> ASSIGNED TASK: Rewrite the lines as a numbered list, omitting any blank lines, starting with the line that contains "left elbow: (537, 215, -16)" and ending after the line that contains "left elbow: (74, 126, -13)".

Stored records
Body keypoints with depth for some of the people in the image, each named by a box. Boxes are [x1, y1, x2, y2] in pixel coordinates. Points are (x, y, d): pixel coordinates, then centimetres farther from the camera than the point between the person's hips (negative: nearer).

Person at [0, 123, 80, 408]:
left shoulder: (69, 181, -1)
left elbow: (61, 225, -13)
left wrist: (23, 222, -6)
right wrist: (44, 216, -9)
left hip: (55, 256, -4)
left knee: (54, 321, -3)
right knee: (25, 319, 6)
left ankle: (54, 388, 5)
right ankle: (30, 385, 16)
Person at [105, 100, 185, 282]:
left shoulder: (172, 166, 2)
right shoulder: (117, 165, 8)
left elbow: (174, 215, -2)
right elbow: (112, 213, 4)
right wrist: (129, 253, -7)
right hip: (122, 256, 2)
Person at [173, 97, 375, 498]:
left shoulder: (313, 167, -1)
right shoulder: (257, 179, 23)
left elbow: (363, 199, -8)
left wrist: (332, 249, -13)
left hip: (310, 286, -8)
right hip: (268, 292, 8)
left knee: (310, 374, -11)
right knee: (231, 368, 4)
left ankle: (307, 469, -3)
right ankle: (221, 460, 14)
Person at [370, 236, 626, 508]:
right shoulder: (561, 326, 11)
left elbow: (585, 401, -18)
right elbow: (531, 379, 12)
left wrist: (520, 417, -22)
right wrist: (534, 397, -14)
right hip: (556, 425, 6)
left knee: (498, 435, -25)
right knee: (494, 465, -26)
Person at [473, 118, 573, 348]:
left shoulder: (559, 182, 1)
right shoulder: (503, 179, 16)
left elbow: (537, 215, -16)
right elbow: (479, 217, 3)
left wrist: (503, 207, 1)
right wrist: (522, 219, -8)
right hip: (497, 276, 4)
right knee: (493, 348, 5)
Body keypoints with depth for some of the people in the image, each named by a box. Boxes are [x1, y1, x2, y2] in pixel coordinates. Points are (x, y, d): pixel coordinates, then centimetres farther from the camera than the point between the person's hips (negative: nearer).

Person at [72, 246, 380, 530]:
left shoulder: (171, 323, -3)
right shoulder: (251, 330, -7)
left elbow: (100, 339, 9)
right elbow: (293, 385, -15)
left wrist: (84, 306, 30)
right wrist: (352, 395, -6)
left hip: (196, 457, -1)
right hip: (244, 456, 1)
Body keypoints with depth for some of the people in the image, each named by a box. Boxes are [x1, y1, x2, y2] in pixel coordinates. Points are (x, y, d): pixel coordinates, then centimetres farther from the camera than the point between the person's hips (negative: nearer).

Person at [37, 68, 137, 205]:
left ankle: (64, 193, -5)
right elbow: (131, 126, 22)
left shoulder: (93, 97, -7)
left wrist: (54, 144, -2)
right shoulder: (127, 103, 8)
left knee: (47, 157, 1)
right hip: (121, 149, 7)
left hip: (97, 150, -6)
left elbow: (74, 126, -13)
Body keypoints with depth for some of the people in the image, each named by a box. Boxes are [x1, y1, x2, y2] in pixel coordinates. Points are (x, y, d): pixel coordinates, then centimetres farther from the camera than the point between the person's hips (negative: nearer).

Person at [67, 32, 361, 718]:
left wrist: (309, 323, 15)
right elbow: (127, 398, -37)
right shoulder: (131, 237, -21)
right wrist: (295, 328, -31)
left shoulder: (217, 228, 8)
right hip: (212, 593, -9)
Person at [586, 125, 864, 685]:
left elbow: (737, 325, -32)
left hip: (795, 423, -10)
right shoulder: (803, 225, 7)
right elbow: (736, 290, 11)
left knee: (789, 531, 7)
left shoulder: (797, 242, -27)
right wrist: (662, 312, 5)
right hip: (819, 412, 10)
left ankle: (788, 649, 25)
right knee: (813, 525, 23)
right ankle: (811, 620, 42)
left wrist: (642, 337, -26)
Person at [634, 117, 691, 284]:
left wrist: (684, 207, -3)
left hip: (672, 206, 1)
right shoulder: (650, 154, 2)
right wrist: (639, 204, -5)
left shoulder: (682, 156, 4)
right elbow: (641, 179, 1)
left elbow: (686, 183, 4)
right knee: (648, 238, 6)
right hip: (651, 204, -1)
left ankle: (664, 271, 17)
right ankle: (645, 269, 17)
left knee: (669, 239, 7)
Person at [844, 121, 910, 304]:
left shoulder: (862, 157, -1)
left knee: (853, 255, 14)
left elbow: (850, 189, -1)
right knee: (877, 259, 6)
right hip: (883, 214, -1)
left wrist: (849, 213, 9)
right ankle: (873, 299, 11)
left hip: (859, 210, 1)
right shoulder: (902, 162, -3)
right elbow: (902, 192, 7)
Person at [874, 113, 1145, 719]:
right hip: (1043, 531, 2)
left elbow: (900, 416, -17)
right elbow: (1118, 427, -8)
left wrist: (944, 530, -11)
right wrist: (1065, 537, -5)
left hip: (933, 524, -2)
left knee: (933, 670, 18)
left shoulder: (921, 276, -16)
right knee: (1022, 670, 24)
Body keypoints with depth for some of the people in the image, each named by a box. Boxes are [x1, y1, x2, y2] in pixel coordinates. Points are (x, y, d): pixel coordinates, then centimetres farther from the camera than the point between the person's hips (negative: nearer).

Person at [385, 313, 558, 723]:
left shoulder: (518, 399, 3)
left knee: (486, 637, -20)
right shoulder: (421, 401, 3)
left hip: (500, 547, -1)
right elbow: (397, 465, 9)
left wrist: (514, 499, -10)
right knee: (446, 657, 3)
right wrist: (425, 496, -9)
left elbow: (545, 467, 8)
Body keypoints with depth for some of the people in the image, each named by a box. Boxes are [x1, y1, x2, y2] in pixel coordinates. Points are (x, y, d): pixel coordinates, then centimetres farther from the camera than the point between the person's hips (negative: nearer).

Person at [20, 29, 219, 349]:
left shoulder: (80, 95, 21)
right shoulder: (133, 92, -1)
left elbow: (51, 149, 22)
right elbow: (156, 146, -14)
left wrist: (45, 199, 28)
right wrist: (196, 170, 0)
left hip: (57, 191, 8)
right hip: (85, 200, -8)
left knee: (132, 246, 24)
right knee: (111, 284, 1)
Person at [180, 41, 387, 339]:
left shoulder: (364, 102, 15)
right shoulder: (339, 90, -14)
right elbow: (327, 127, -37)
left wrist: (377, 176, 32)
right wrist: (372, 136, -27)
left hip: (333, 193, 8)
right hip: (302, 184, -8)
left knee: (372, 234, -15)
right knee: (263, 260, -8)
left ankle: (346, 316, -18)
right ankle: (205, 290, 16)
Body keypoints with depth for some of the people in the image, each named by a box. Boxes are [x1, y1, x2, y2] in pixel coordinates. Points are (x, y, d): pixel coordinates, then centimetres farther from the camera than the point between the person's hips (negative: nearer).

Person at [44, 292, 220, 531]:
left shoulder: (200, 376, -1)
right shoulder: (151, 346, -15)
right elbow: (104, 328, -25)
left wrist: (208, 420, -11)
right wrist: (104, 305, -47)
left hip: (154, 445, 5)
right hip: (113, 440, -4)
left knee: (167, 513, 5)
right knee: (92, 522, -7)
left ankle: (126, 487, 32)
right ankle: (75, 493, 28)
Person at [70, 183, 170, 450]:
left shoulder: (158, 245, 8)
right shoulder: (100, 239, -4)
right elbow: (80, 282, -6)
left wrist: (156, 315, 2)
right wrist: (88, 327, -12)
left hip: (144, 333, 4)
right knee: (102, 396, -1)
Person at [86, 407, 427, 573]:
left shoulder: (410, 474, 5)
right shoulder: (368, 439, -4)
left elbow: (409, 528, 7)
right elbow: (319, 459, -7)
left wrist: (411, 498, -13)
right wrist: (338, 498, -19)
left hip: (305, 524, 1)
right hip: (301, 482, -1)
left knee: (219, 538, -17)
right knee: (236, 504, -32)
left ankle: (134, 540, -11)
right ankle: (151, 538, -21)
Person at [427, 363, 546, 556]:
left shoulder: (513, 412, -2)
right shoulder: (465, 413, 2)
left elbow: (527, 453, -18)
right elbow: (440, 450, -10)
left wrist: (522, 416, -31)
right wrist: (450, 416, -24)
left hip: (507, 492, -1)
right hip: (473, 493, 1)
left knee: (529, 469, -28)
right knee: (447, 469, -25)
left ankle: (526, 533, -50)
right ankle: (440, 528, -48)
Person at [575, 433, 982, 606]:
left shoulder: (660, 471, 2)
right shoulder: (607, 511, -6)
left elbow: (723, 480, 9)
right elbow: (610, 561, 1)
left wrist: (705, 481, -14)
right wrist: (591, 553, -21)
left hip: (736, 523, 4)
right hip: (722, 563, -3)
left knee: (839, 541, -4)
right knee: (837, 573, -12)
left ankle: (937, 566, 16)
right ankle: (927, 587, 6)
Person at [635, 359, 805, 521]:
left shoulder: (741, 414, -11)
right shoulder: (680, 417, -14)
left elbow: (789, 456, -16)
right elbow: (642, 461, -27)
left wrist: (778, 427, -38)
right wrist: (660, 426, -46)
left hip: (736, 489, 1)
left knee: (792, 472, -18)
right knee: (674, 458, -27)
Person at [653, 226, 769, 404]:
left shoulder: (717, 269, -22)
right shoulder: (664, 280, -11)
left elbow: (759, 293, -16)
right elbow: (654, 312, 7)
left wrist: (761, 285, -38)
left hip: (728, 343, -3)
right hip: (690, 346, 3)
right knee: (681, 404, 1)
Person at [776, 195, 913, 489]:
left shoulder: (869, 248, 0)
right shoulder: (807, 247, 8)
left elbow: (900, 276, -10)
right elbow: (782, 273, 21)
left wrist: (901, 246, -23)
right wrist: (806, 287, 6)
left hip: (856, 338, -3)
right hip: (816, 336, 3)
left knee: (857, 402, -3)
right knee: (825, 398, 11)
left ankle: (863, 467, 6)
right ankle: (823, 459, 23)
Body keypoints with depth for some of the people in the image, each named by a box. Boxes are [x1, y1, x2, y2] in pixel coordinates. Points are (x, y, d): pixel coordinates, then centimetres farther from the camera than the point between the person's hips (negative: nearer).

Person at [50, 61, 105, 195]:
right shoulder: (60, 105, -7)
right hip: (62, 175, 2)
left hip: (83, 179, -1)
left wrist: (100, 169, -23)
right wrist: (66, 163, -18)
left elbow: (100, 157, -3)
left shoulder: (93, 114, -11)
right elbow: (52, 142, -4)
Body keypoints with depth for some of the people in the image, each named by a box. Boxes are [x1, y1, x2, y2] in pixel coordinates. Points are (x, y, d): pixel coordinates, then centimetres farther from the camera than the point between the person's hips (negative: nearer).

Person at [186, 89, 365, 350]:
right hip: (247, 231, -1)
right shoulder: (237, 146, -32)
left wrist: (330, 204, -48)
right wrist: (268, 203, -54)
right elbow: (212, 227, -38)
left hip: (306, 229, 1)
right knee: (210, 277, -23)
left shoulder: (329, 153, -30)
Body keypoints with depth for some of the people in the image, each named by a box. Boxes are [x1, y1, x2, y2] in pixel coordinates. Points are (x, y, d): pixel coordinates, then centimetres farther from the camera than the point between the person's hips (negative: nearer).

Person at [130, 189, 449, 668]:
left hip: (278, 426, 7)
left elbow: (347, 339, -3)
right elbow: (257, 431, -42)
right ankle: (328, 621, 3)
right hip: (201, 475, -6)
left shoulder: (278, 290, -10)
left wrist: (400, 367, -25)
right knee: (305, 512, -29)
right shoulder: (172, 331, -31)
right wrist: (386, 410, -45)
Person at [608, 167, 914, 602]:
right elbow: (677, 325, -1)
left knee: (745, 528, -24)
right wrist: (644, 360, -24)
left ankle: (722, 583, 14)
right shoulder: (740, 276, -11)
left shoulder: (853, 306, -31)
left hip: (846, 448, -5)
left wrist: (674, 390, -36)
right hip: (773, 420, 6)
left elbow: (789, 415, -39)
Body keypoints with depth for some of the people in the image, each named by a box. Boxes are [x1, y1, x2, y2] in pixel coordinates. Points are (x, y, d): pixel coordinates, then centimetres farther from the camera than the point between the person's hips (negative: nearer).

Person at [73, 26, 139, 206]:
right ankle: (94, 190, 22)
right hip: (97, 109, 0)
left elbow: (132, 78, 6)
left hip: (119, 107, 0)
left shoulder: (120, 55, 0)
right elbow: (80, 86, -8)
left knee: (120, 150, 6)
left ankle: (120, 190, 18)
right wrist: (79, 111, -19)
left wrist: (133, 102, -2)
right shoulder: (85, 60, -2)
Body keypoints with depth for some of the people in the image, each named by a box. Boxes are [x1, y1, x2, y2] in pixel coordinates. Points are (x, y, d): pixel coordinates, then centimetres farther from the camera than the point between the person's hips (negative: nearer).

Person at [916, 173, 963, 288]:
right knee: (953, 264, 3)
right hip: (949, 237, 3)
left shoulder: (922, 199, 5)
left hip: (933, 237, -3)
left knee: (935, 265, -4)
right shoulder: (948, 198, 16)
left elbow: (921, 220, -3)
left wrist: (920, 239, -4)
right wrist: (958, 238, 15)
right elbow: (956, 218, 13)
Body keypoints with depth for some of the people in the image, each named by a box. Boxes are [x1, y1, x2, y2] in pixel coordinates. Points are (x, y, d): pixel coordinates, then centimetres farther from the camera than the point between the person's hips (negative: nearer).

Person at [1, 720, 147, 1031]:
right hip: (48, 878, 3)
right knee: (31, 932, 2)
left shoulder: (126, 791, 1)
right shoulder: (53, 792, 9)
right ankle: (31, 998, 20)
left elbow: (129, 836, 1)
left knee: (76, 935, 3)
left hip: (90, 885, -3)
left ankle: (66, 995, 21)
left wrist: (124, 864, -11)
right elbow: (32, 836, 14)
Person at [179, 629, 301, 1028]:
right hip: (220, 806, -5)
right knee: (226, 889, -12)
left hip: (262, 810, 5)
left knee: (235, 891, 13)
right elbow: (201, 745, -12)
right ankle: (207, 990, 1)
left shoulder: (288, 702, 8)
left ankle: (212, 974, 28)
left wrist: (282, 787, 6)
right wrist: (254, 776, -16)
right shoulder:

> SOLUTION:
1. left elbow: (537, 215, -16)
2. right elbow: (479, 217, 3)
3. left wrist: (503, 207, 1)
4. right wrist: (522, 219, -8)
5. right hip: (497, 276, 4)
6. right knee: (493, 348, 5)
7. Body keypoints with depth for some of the people in the image, each named by a box. Boxes are [x1, y1, x2, y2] in pixel coordinates. Points are (x, y, d): pixel coordinates, then centimetres farther from the camera than the point between the person's hips (negative: nearer).
8. Person at [72, 246, 380, 530]:
9. left shoulder: (171, 323, -3)
10. right shoulder: (251, 330, -7)
11. left elbow: (100, 339, 9)
12. right elbow: (293, 385, -15)
13. left wrist: (84, 306, 30)
14. right wrist: (352, 395, -6)
15. left hip: (196, 457, -1)
16. right hip: (244, 456, 1)
17. Body keypoints with depth for some of the people in the image, each named by a box. Boxes are [x1, y1, x2, y2] in pixel coordinates. Points are (x, y, d): pixel coordinates, then centimetres farther from the camera than the point between the person's hips (negative: nearer).
18. Person at [37, 68, 137, 205]:
19. left ankle: (64, 193, -5)
20. right elbow: (131, 126, 22)
21. left shoulder: (93, 97, -7)
22. left wrist: (54, 144, -2)
23. right shoulder: (127, 103, 8)
24. left knee: (47, 157, 1)
25. right hip: (121, 149, 7)
26. left hip: (97, 150, -6)
27. left elbow: (74, 126, -13)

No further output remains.